When you connect with folks on LinkedIn you'll receive an update from your connection's activity. Those updates will be displayed on your homepage when you first login to LinkedIn, very similar to Facebook's "News Feed" feature.
LinkedIn calls this feature "All Updates" and it will display when your network connects to someone, joins a group, uploads a new profile photo, posts a job, tweets something on Twitter, or makes an update to their profile.
If you're connected to a lot of people, as you can imagine, the "All Updates" feature will be flooded with dozens, if not hundreds of new updates. As a matter of fact as I'm writing this, there has been over 52 updates in my network in just the last ten minutes.
In my experience most professionals ignore reviewing the "All Updates" feature because they haven't found value in it. The value comes from the ability to focus on specific updates from specific connections and capitalize on this opportunities when they present themselves. You can only do this successfully if you ignore and hide everyone else's updates that aren't relevant to your current career or job search goals.
Let me give you an example. As of this writing, only four minutes ago, Kristine Hoormann said on her status update:
"Looking to get hands on experience in IT, please send me resume!!!"

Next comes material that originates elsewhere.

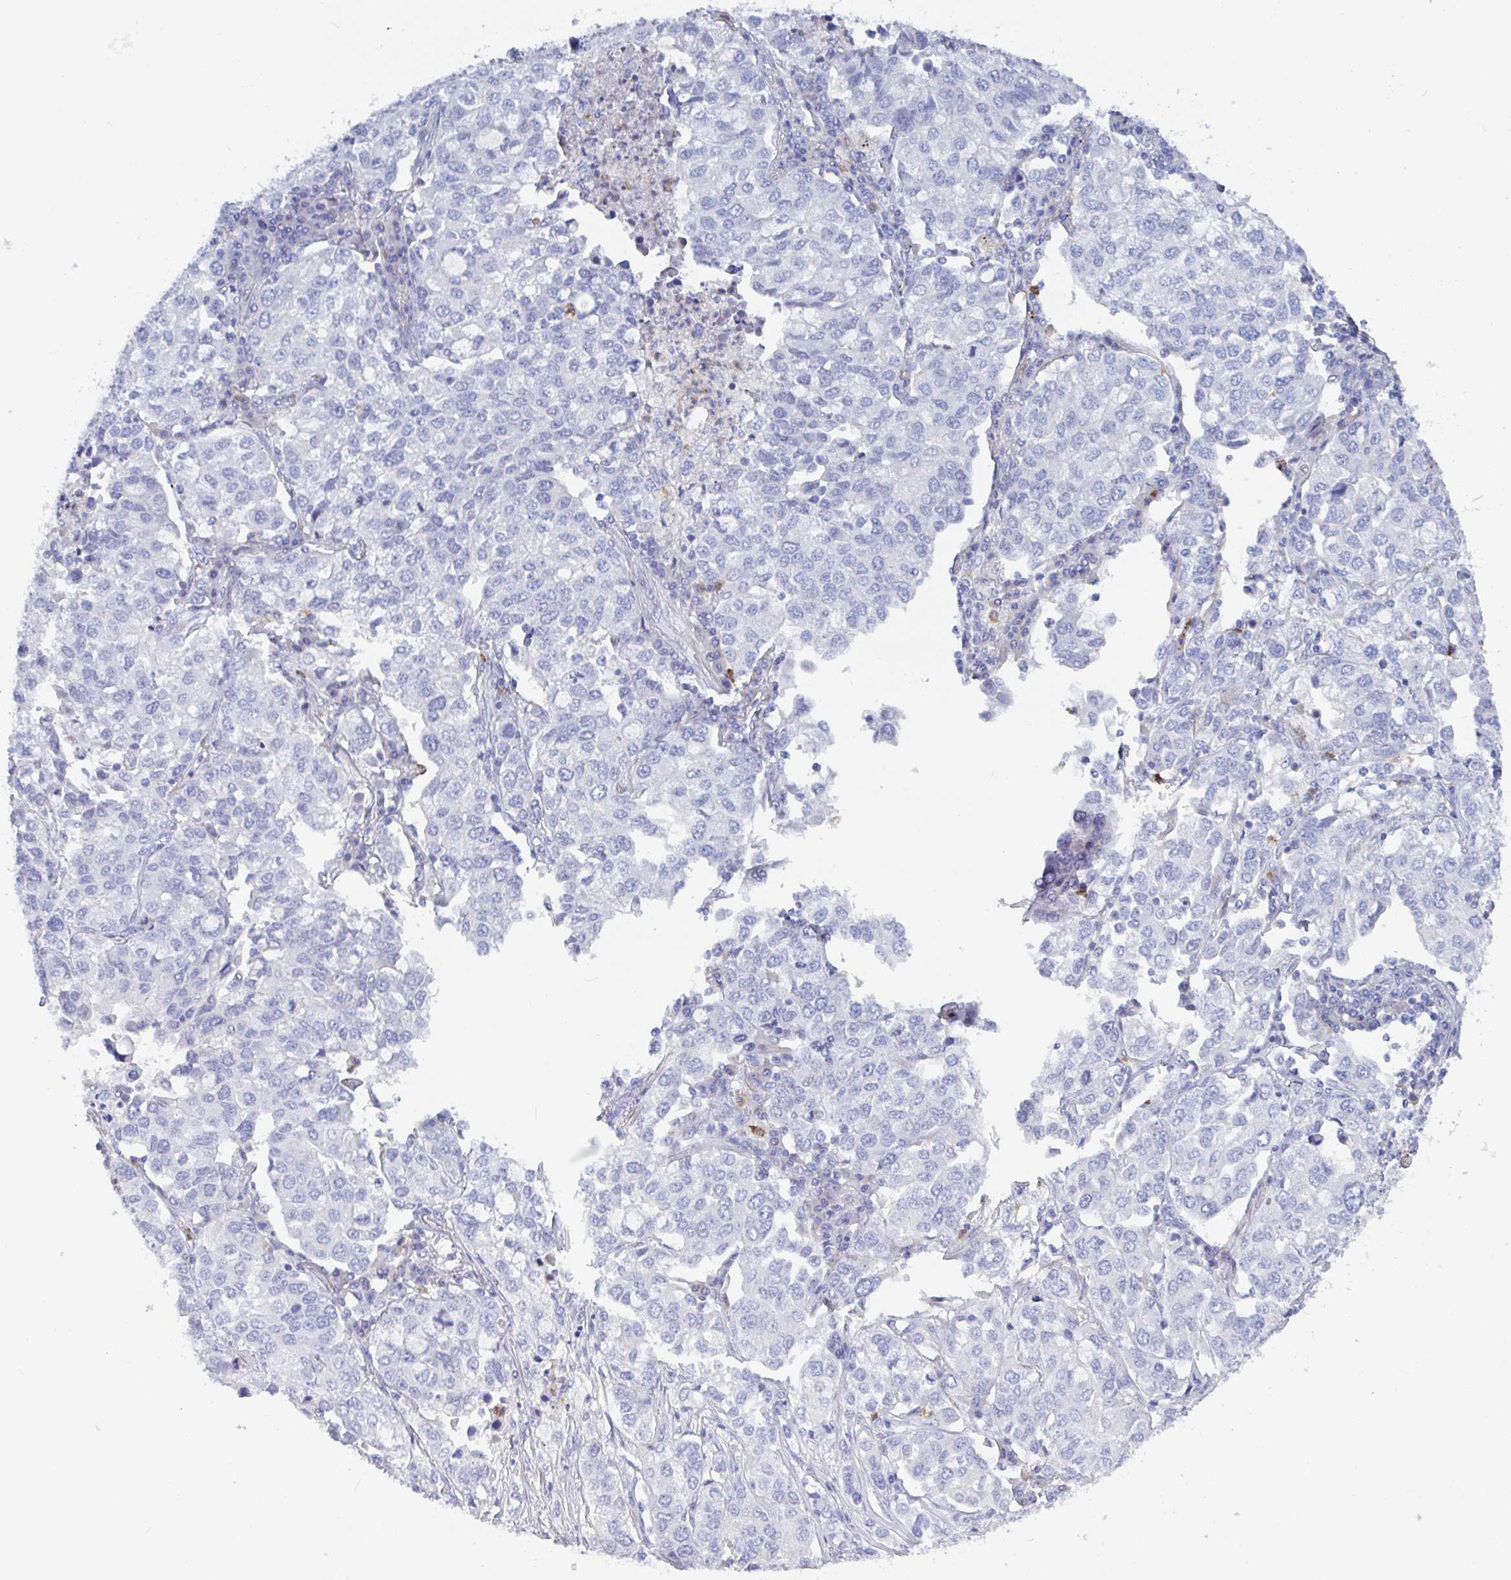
{"staining": {"intensity": "negative", "quantity": "none", "location": "none"}, "tissue": "lung cancer", "cell_type": "Tumor cells", "image_type": "cancer", "snomed": [{"axis": "morphology", "description": "Adenocarcinoma, NOS"}, {"axis": "morphology", "description": "Adenocarcinoma, metastatic, NOS"}, {"axis": "topography", "description": "Lymph node"}, {"axis": "topography", "description": "Lung"}], "caption": "This is an immunohistochemistry micrograph of human lung metastatic adenocarcinoma. There is no expression in tumor cells.", "gene": "ZNHIT2", "patient": {"sex": "female", "age": 65}}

In the status update she has a link to a "Job: Helpdesk Analyst in Menomonee Falls, WI".
If you weren't looking at her update at 6:45 a.m. you probably would have missed this potential job opportunity because your other connection's updates would have buried this job opportunity from Kristine.
So how can you avoid not missing important job opportunities from your connections?
I have created a short video to show you how to hide status updates from some of your connections so you can focus on the ones that really matter and the ones that you should be paying attention to right now.
Month of January is going to be all about focusing on your most important tasks, connections, and behaviors that will set you up for a strong 2012.
In this age we are bombarded with too much information. What you focus on, and what you eliminate, will determine how successful you become.